--- TASK INPUT Enclosed Below ---

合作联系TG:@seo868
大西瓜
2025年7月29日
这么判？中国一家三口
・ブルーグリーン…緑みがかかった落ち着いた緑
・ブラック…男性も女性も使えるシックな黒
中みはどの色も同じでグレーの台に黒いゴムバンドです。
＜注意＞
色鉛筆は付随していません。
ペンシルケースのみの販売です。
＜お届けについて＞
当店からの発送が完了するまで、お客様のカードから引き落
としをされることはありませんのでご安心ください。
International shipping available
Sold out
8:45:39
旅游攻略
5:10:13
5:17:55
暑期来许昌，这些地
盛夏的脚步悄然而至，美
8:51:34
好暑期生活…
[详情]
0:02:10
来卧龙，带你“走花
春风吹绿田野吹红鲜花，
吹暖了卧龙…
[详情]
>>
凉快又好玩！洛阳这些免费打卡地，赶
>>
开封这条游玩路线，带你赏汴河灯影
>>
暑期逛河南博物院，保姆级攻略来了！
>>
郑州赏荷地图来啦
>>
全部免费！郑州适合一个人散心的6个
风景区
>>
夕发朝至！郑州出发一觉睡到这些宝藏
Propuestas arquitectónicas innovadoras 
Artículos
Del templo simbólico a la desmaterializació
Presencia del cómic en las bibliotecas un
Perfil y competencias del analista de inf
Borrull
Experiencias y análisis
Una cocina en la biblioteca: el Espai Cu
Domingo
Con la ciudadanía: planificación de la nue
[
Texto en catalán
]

--- End of Enclosed TASK INPUT ---
--- TASK INPUT Enclosed Below ---

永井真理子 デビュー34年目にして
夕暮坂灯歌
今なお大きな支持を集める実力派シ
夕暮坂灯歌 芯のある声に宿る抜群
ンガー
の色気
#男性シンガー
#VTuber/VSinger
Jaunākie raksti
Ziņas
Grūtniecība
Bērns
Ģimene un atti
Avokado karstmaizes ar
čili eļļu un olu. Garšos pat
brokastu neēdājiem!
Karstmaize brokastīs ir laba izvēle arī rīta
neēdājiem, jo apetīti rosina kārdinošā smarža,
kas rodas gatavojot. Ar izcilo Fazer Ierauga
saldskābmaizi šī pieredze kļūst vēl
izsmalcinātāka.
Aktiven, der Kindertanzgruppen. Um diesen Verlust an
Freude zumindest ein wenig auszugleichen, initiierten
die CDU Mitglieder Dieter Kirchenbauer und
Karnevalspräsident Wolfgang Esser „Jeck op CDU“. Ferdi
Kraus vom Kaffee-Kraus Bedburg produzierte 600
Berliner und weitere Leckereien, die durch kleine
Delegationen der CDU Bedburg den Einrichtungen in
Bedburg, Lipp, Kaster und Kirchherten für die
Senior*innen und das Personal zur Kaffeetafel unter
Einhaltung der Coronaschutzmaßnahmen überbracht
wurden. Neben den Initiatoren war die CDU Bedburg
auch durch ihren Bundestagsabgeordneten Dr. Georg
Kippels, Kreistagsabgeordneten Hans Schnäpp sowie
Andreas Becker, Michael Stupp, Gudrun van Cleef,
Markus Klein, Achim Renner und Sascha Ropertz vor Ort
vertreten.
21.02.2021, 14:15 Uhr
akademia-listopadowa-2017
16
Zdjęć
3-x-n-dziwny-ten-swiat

--- End of Enclosed TASK INPUT ---

== PROBLEM TO WORK ON ==
Transcribe the text of the items above, starting at the line that contains "合作联系TG:@seo868" and ending at the line that contains "Del templo simbólico a la desmaterializació", with both of those lines included.

== COMPLETED TASK ==
合作联系TG:@seo868
大西瓜
2025年7月29日
这么判？中国一家三口
・ブルーグリーン…緑みがかかった落ち着いた緑
・ブラック…男性も女性も使えるシックな黒
中みはどの色も同じでグレーの台に黒いゴムバンドです。
＜注意＞
色鉛筆は付随していません。
ペンシルケースのみの販売です。
＜お届けについて＞
当店からの発送が完了するまで、お客様のカードから引き落
としをされることはありませんのでご安心ください。
International shipping available
Sold out
8:45:39
旅游攻略
5:10:13
5:17:55
暑期来许昌，这些地
盛夏的脚步悄然而至，美
8:51:34
好暑期生活…
[详情]
0:02:10
来卧龙，带你“走花
春风吹绿田野吹红鲜花，
吹暖了卧龙…
[详情]
>>
凉快又好玩！洛阳这些免费打卡地，赶
>>
开封这条游玩路线，带你赏汴河灯影
>>
暑期逛河南博物院，保姆级攻略来了！
>>
郑州赏荷地图来啦
>>
全部免费！郑州适合一个人散心的6个
风景区
>>
夕发朝至！郑州出发一觉睡到这些宝藏
Propuestas arquitectónicas innovadoras 
Artículos
Del templo simbólico a la desmaterializació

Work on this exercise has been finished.